O dono do Grelhados Soledade, Ildo Lando, 70, não esperava que a cheia de maio superasse a histórica de 1941. Apesar da surpresa, o empreendedor relata que teve tempo hábil para tirar as mercadorias e não sofreu perdas maiores. Questionado como proceder em uma situação tão impactante, ele menciona a importância da negociação com os fornecedores.
— Tem que ter muita calma no momento. É o passo a passo. Vai negociando — diz, enquanto ajeita as mesas e cadeiras na calçada em frente ao restaurante.
No quarteirão seguinte, a água entrou 80cm dentro do Grelhados Veneza. O proprietário Romulo Zanon, 39, ainda tem bem viva na memória a catástrofe. Os refrigeradores de parceiros comerciais foram substituídos pelas próprias empresas, enquanto os dele foram consertados. Ele ainda compara a situação com o período da pandemia e acredita que a inundação foi pior, pois não pôde trabalhar no regime de telentrega ou no esquema de retirada no balcão.
— A enchente não era esperada. A gente estava vendo a água, mas não acreditava que ela subiria. Perdemos muito estoque, além dos dias parados e do movimento que não retornou ainda. Os prejuízos são imensos — lamenta, dizendo que jogar comida fora estragada foi a pior parte do processo.

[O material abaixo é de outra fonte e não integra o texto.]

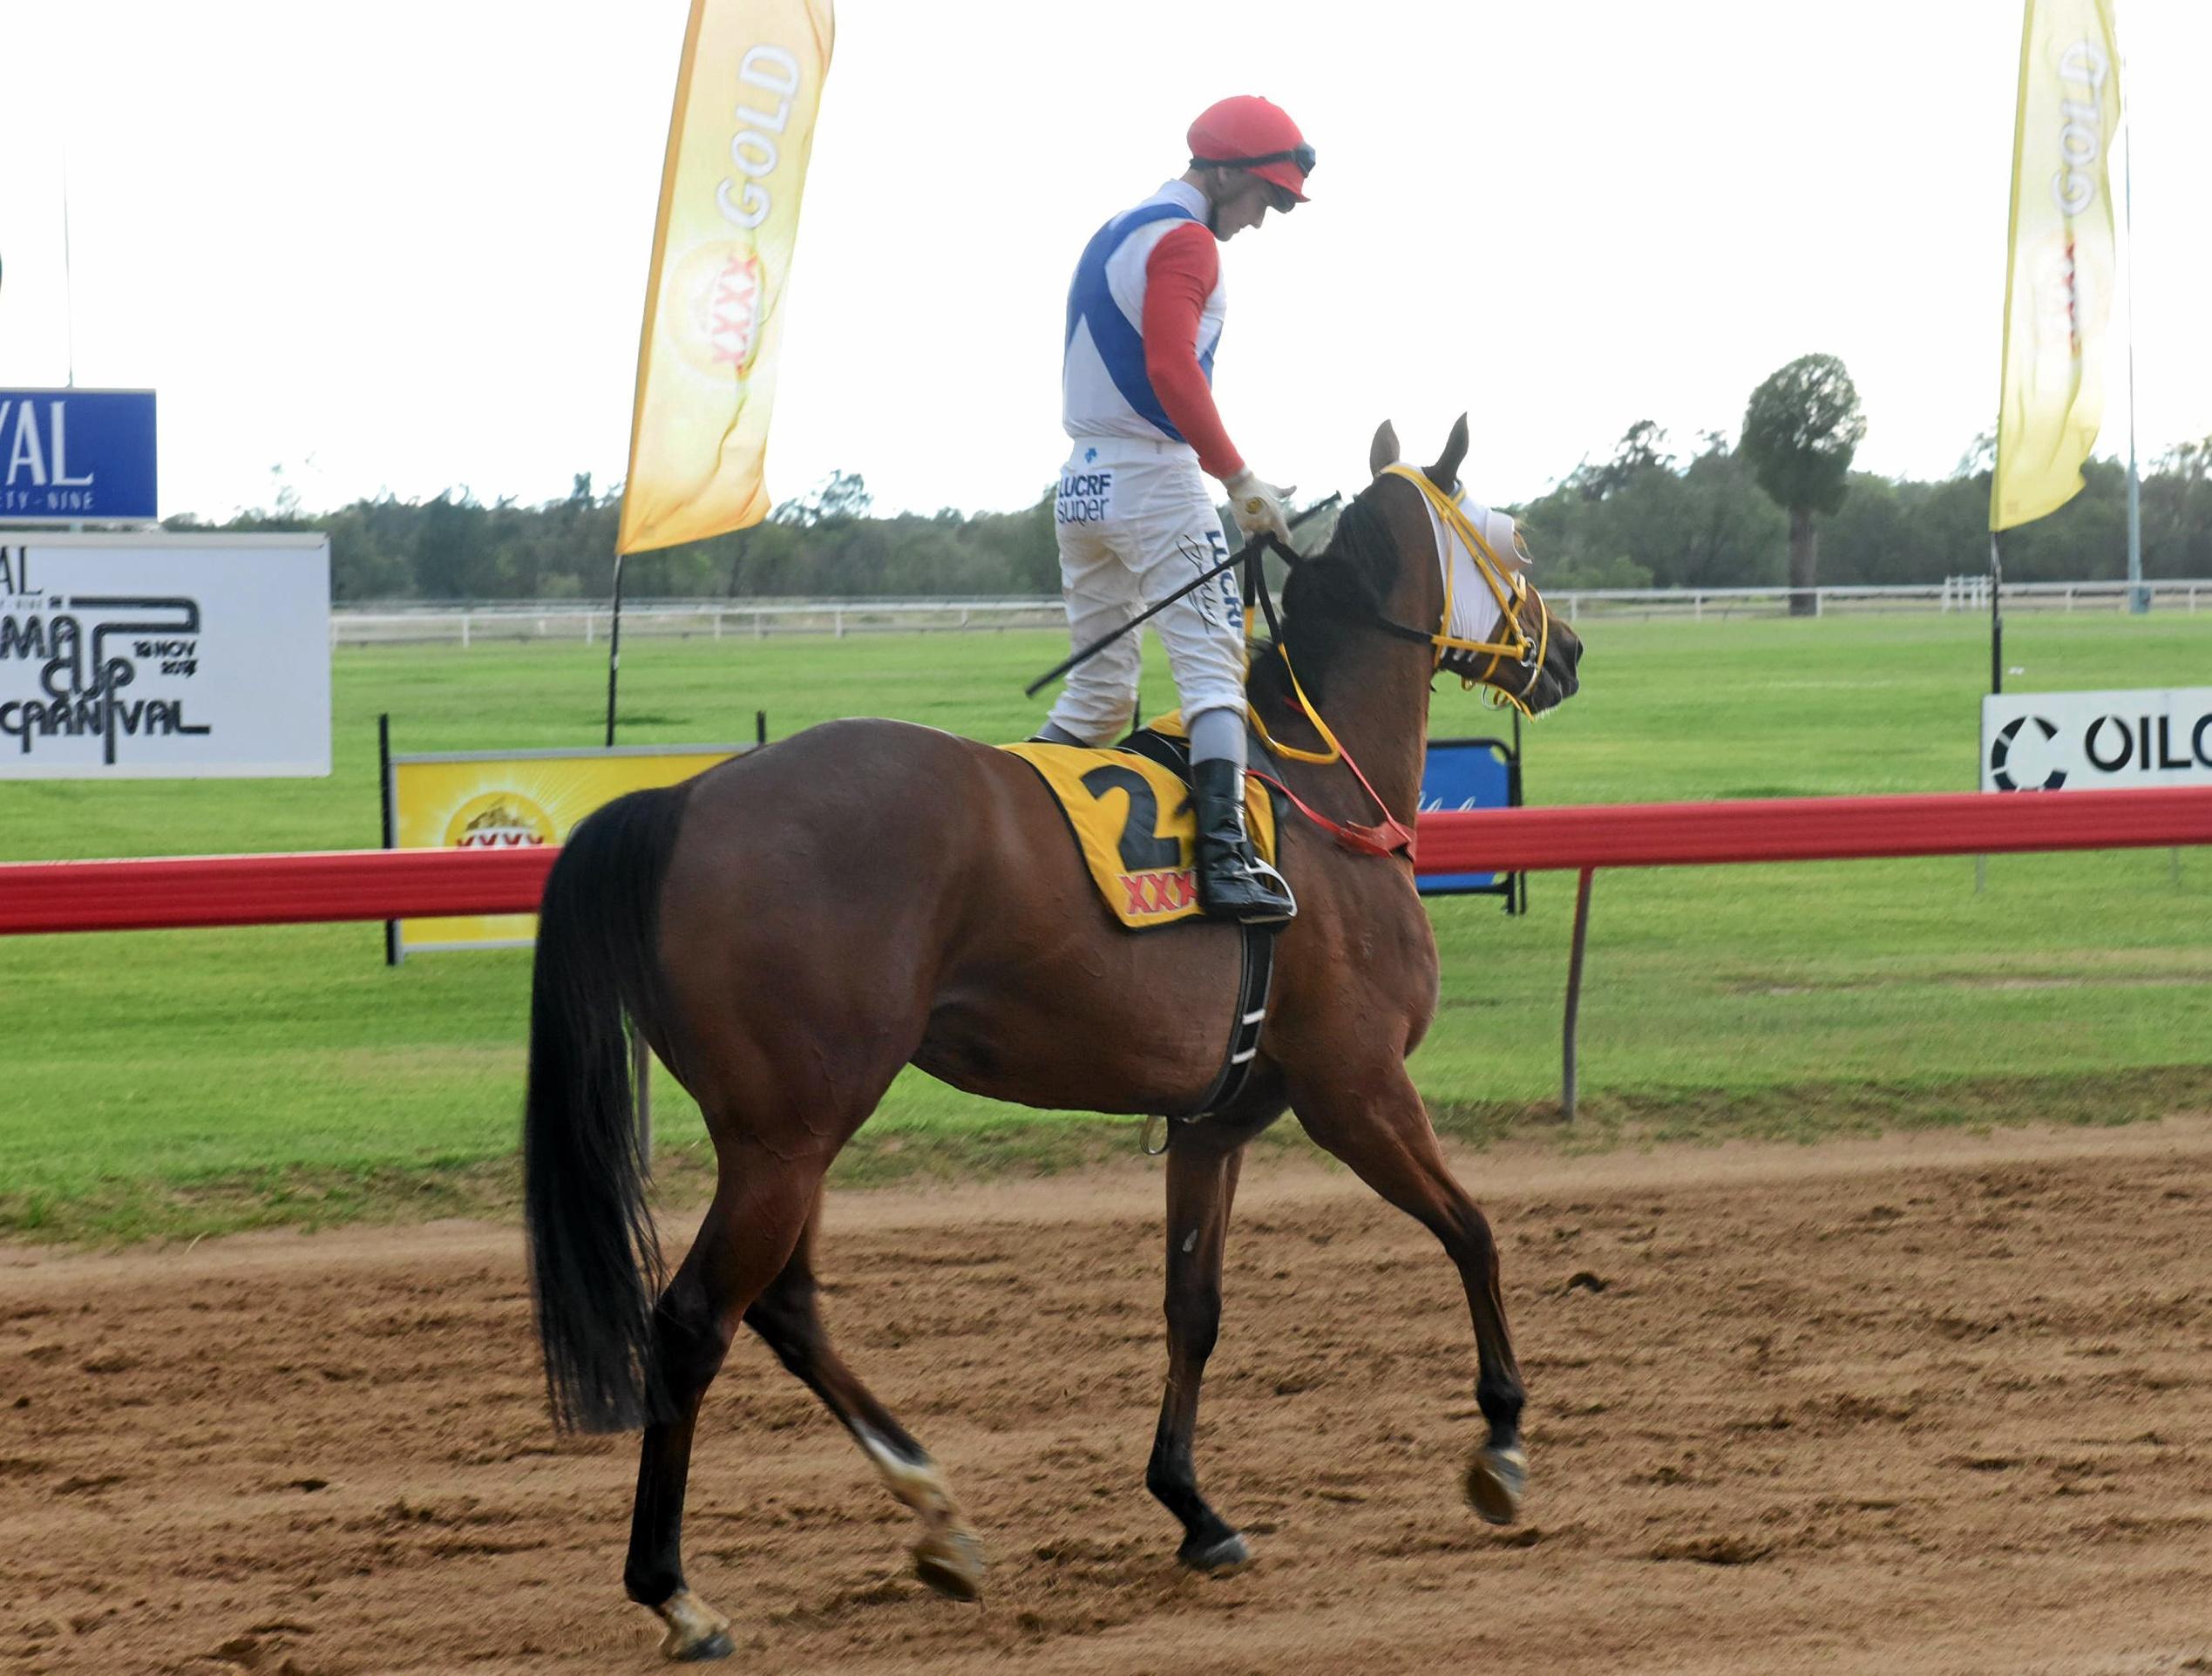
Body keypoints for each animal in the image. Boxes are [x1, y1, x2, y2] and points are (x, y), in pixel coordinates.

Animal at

Alguns estabelecimentos estão atendendo em outros endereços após as perdas. É o caso do Sebo Só Ler, situado ao lado da Catedral Anglicana da Santíssima Trindade, que perdeu inúmeros exemplares de livros e revistas. Na Praça da Alfândega, o Rua da Praia Shopping ainda está com as lojas interditadas e sem acesso para o público. A Casa Maria também exibe cartaz com os dizeres: "em breve voltaremos".
O artesão Jango Duarte, 72, vende suas peças em uma banquinha no calçadão da praça há 13 anos. Ficou mais de um mês sem poder trabalhar e perdeu mercadorias. Estima o prejuízo em R$ 2 mil.
— Foi complicado, não tem de onde tirar dinheiro. Quem trabalha com couro, se a água pegou, já era — menciona, referindo-se aos demais ambulantes que trabalham com casacos, chapéus, luvas e cintos em outro trecho da praça.
Na Encanto Home Pet, as portas foram abertas na semana passada. A loja ficou 30 dias fechada em função da inundação, que chegou aos 40cm na parte interna. Os danos maiores ocorreram nos móveis e nas mercadorias que estavam no piso.
— Em hipótese alguma imaginamos que a enchente seria assim. Não teve alarme ou aviso da prefeitura e do governo — comenta o proprietário Alexandre Scotta, 47.
A própria Praça da Alfândega ainda exibe a marca d'água em monumentos e nos prédios culturais, como o Farol Santander, o antigo Correios e Telégrafos e o Museu de Arte do Rio Grande do Sul (Margs). Alguns bancos estão danificados e os jardins destruídos. A cor marrom do lodo seco predomina.
Na esquina da Rua General Câmara (Ladeira) com a Andradas, a Banca Esfera já funciona normalmente. Mesmo estando acima dos degraus e no começo do aclive da lomba, a água entrou 40cm lá dentro. O proprietário Ricardo Maciel, 57, não chegou a ter perdas materiais, pois foi avisado a tempo por uma cliente quando a inundação se elevava no espaço. Assim, correu para levantar as publicações que comercializa como revistas e jornais. Porém, foram mais de três semanas sem poder abrir e trabalhar.
— Foi uma sensação de incredulidade. Quando cheguei, me apavorei — recorda Maciel, pegando a trena para mostrar o ponto exato onde a água chegou dentro da banca.